Nicolasa había tenido en su lecho, con diferencia de pocos días, a hombres importantes de Nueva Granada y se creía con derecho a recibir protección, y a exigir que la protegieran.
Callaba y suspiraba Francisco, ¡cómo, le gustaba tanto aquella mujer! Era su olor, su frescura de dama bien trajeada, su desenfado, su liberalidad, su porte, la fuerza oculta que había atraído también a Bolívar, su grande y noble jefe.
Nicolasa quería a Antonio por ser débil. Si hubiese sido un hombre de carácter fuerte, no le habría importado abandonarlo, pero en verdad que el pobre no le había hecho mal alguno y siempre estaba preocupado porque no le faltase el sustento. Pero Santander estaba más enamorado de la política y no le ofrecía una relación amorosa estable. Tampoco le quiso aconsejar que se fuera a Ocaña.
Doña Manuela sentíase molesta por el marido de Nicolasa, sobre todo cuando veía para su hija un porvenir tan dichoso entre alguno de la oficialidad de primera línea que visitaba su casa. Especialmente, al galante y decoroso don Francisco de Paula, todo un general de división, que por gracia y autoridad del futuro Congreso, adicto a su persona, podía ser elevado a general en jefe.

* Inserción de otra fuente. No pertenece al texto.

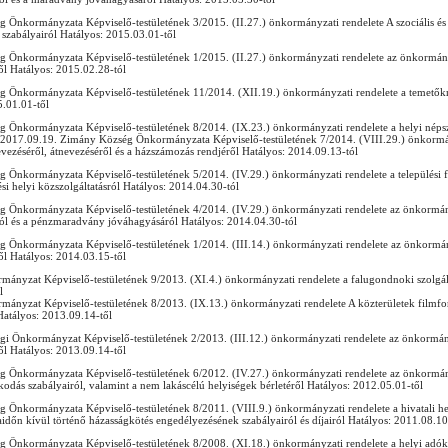
 Önkormányzata Képviselő-testületének 3/2015. (II.27.) önkormányzati rendelete A szociális és
i szabályairól Hatályos: 2015.03.01-től
 Önkormányzata Képviselő-testületének 1/2015. (II.27.) önkormányzati rendelete az önkormán
ől Hatályos: 2015.02.28-tól
 Önkormányzata Képviselő-testületének 11/2014. (XII.19.) önkormányzati rendelete a temetőkrő
5.01.01-től
 Önkormányzata Képviselő-testületének 8/2014. (IX.23.) önkormányzati rendelete a helyi népsz
 2017.09.19. Zimány Község Önkormányzata Képviselő-testületének 7/2014. (VIII.29.) önkormán
evezéséről, átnevezéséről és a házszámozás rendjéről Hatályos: 2014.09.13-tól
 Önkormányzata Képviselő-testületének 5/2014. (IV.29.) önkormányzati rendelete a települési 
si helyi közszolgáltatásról Hatályos: 2014.04.30-tól
 Önkormányzata Képviselő-testületének 4/2014. (IV.29.) önkormányzati rendelete az önkormán
ól és a pénzmaradvány jóváhagyásáról Hatályos: 2014.04.30-tól
 Önkormányzata Képviselő-testületének 1/2014. (III.14.) önkormányzati rendelete az önkormá
ől Hatályos: 2014.03.15-től
ányzat Képviselő-testületének 9/2013. (XI.4.) önkormányzati rendelete a falugondnoki szolgála
l
ányzat Képviselő-testületének 8/2013. (IX.13.) önkormányzati rendelete A közterületek filmfor
Hatályos: 2013.09.14-től
i Önkormányzat Képviselő-testületének 2/2013. (III.12.) önkormányzati rendelete az önkormán
ől Hatályos: 2013.09.14-től
 Önkormányzata Képviselő-testületének 6/2012. (IV.27.) önkormányzati rendelete az önkormán
dás szabályairól, valamint a nem lakáscélú helyiségek bérletéről Hatályos: 2012.05.01-től
 Önkormányzata Képviselő-testületének 8/2011. (VIII.9.) önkormányzati rendelete a hivatali hel
időn kívül történő házasságkötés engedélyezésének szabályairól és díjairól Hatályos: 2011.08.10
 Önkormányzata Képviselő-testületének 8/2008. (XI.18.) önkormányzati rendelete a helyi adók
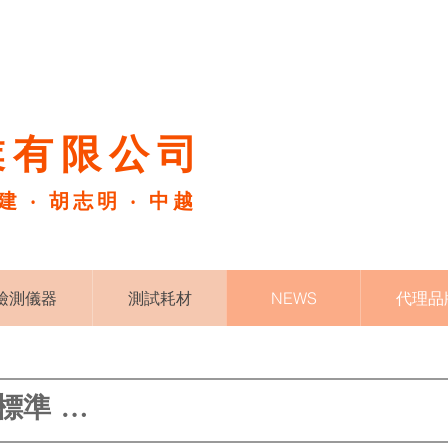
有限公司​
福建 ‧ 胡志明 ‧ 中越
檢測儀器
測試耗材
NEWS
代理品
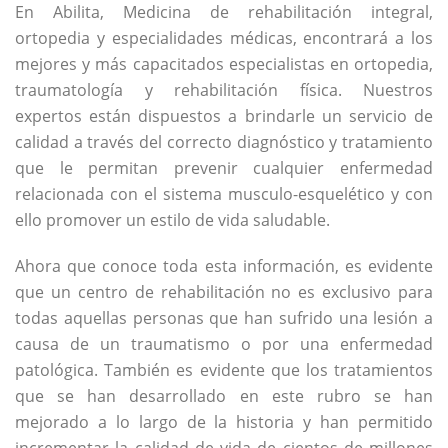
En Abilita, Medicina de rehabilitación integral,
ortopedia y especialidades médicas, encontrará a los
mejores y más capacitados especialistas en ortopedia,
traumatología y rehabilitación física. Nuestros
expertos están dispuestos a brindarle un servicio de
calidad a través del correcto diagnóstico y tratamiento
que le permitan prevenir cualquier enfermedad
relacionada con el sistema musculo-esquelético y con
ello promover un estilo de vida saludable.
Ahora que conoce toda esta información, es evidente
que un centro de rehabilitación no es exclusivo para
todas aquellas personas que han sufrido una lesión a
causa de un traumatismo o por una enfermedad
patológica. También es evidente que los tratamientos
que se han desarrollado en este rubro se han
mejorado a lo largo de la historia y han permitido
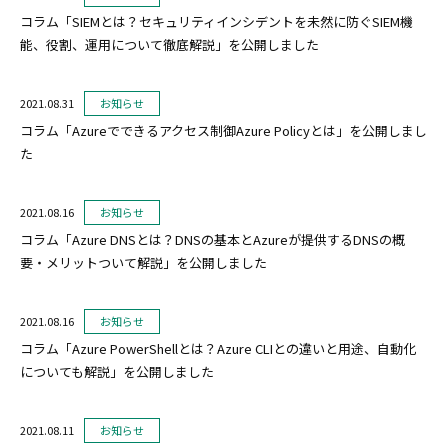
コラム「SIEMとは？セキュリティインシデントを未然に防ぐSIEM機
能、役割、運用について徹底解説」を公開しました
2021.08.31
お知らせ
コラム「Azureでできるアクセス制御Azure Policyとは」を公開しまし
た
2021.08.16
お知らせ
コラム「Azure DNSとは？DNSの基本とAzureが提供するDNSの概
要・メリットついて解説」を公開しました
2021.08.16
お知らせ
コラム「Azure PowerShellとは？Azure CLIとの違いと用途、自動化
についても解説」を公開しました
2021.08.11
お知らせ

Durante las celebraciones del triunfo de la Batalla de Boyacá, que fueron muchas y extenuantes, el hogar de las Ibañez lucía, pues, como el más feliz y ajetreado de la capital. La ciudad vivía llena de acontecimientos novedosos. En palacio se había presentado una compañía francesa de danza, y luego de varias noches, trajeadas de luces y derroches de lujo, el jefe Santander acudía a los cuarteles y pasaba revista a la tropa.